CHAPTER 11: Lordstown Motors (RIDE) announced that the United States Bankruptcy Court for the District of Delaware entered orders granting approval, on an interim or final basis, of all of the company’s “first day” motions filed in its chapter 11 cases on June 27. Lordstown continues to operate with significant unencumbered cash-on-hand. Additionally, the court granted interim approval of the company’s first day employee wages and benefits motion, which enables the company to continue paying all employee wages, salaries, and providing benefits – without interruption. The hearing for final approval of that motion is scheduled for July 27. Bankruptcy courts routinely grant final approval of the relief requested. The company can also continue paying suppliers/vendors for all authorized goods delivered and services rendered after the filing date of June 27. Following the hearing, the company is prepared to turn its attention to the expedited marketing and sale process for its assets, including the Endurance assets, as proposed in the company’s motion for approval of that process filed on the petition date. The company is also poised to continue vigorously pursuing its pending litigation against global technology company Hon Hai Technology Group and certain of its affiliates.

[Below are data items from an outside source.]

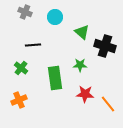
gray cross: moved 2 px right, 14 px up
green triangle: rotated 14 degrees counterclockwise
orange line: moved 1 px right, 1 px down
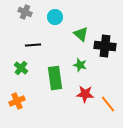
green triangle: moved 1 px left, 2 px down
black cross: rotated 10 degrees counterclockwise
green star: rotated 16 degrees clockwise
orange cross: moved 2 px left, 1 px down
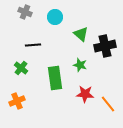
black cross: rotated 20 degrees counterclockwise
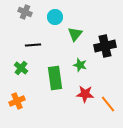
green triangle: moved 6 px left; rotated 28 degrees clockwise
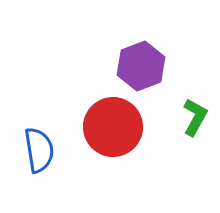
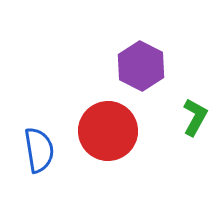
purple hexagon: rotated 12 degrees counterclockwise
red circle: moved 5 px left, 4 px down
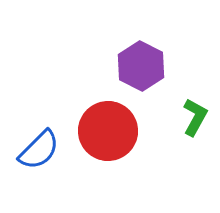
blue semicircle: rotated 54 degrees clockwise
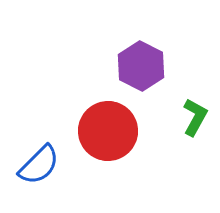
blue semicircle: moved 15 px down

‘MORE DIGESTIBLE’ VALUATION:
B. Riley upgraded Enphase Energy (ENPH) to Buy from Neutral with a price target of $214, down from $247. The selloff in the shares year-to-date has brought an attractive entry point for long-term investors, B. Riley tells investors in a research note. Enphase’s valuation is now at a “more digestible level,” providing an attractive entry point for long-term investors, says the firm. While concerns about growth in the U.S. residential solar market in the second half of 2023 and 2024 remains a key risk, the company’s “continued runway for growth” in European markets gives confidence that estimates are achievable, contends B. Riley.

ESTIMATE REVISIONS: Janney Montgomery Scott initiated coverage of Array Technologies (ARRY) with a Buy rating and $37 fair value estimate, which represents 80% upside. The company’s leverage to torque tube 45X investment tax credits could generate an average of $186M annually in the 2024 – 2026 modeling period, Janney Montgomery Scott tells investors in a research note. The firm says this provides a “clear pathway for positive estimate revisions and deleveraging” in 2024 for Array. It believes the shares are trading at an attractive relative valuation, noting the five-turn discount on 2025 EBITDA estimates to its closest peer, Nextracker (NXT).